Low-density lipoprotein, better known as LDL, is one of the chief villains involved in the development of coronary artery disease. But new research results suggest that for cancer patients with glioblastoma multiforme (GBM), the most common malignant brain tumor in adults, synthetic LDL-like nanoparticles could prove to be the vehicle of choice for delivering potent anticancer drugs to tumor cells while sparing healthy neighboring cells.
Writing in the International Journal of Pharmaceutics, a team of investigators led by Trudy Forte, Ph.D., at the Children’s Hospital of Oakland Research Institute, describes its development of a multicomponent nanoparticle that targets a cell-surface LDL receptor that is overproduced by glioblastoma cells, as well as by other tumor cells. Healthy brain cells, in contrast, have relatively low levels of the LDL receptor in their cell membranes.

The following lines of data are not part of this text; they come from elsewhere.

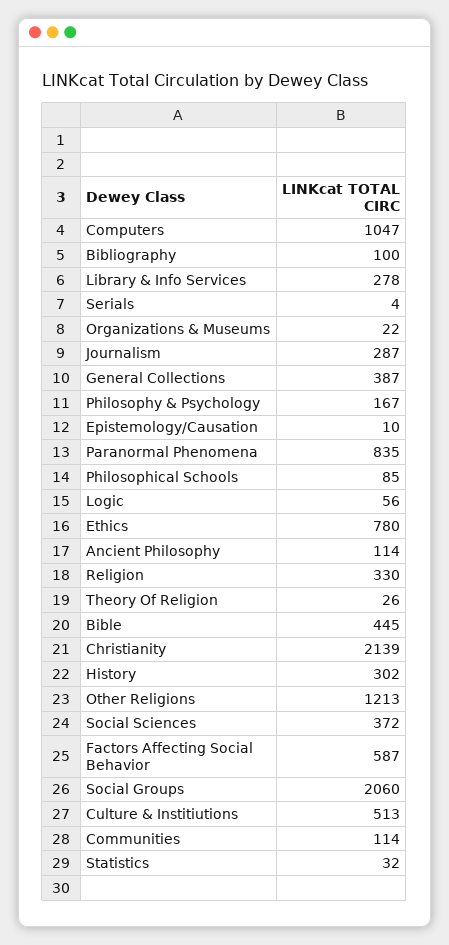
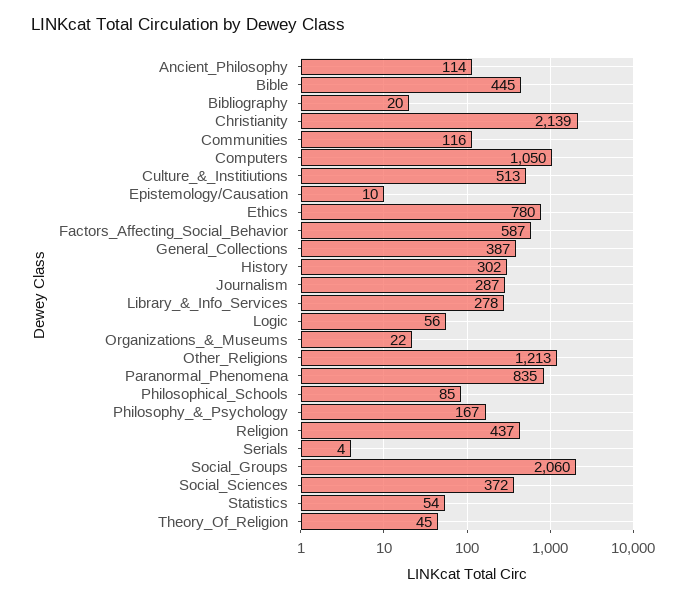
Computers: 1047 -> 1050
Bibliography: 100 -> 20
Religion: 330 -> 437
Theory Of Religion: 26 -> 45
Communities: 114 -> 116
Statistics: 32 -> 54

To construct their nanoparticles, the investigators started with a mix of lipids, cholesterol, and a small, synthetic protein that contains two functional regions. One region acts as an LDL receptor binding region and the other as a lipid binding region that helps hold the nanoparticle together. Initial experiments confirmed that the resulting 10-nanometer diameter particles bound efficiently to the surface of GBM cells growing in culture and that they could prevent this binding using a compound known to inhibit the interaction of natural LDL particles with their receptor.
Using a fluorescent dye as a model drug, the researchers then showed that glioblastoma cells took up the synthetic nanoparticles. The investigators note that the small size of these synthetic nanoparticles make them suitable for delivery into the brain using a technique known as convection enhanced delivery. Natural LDL particles do not cross the blood-brain barrier.

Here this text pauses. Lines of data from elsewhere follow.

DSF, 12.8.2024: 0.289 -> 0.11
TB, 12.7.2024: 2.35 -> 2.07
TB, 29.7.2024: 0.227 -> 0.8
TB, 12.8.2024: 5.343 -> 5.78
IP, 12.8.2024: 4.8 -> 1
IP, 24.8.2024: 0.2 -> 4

This work is detailed in a paper titled, “Synthetic nano-low density lipoprotein as targeted drug delivery vehicle for glioblastoma multiforme.” Investigators from the Lawrence Berkeley National Laboratory and the University of California, Berkeley, also participated in this study. This paper was published online in advance of print publication. An abstract of this paper is available at the journal’s website.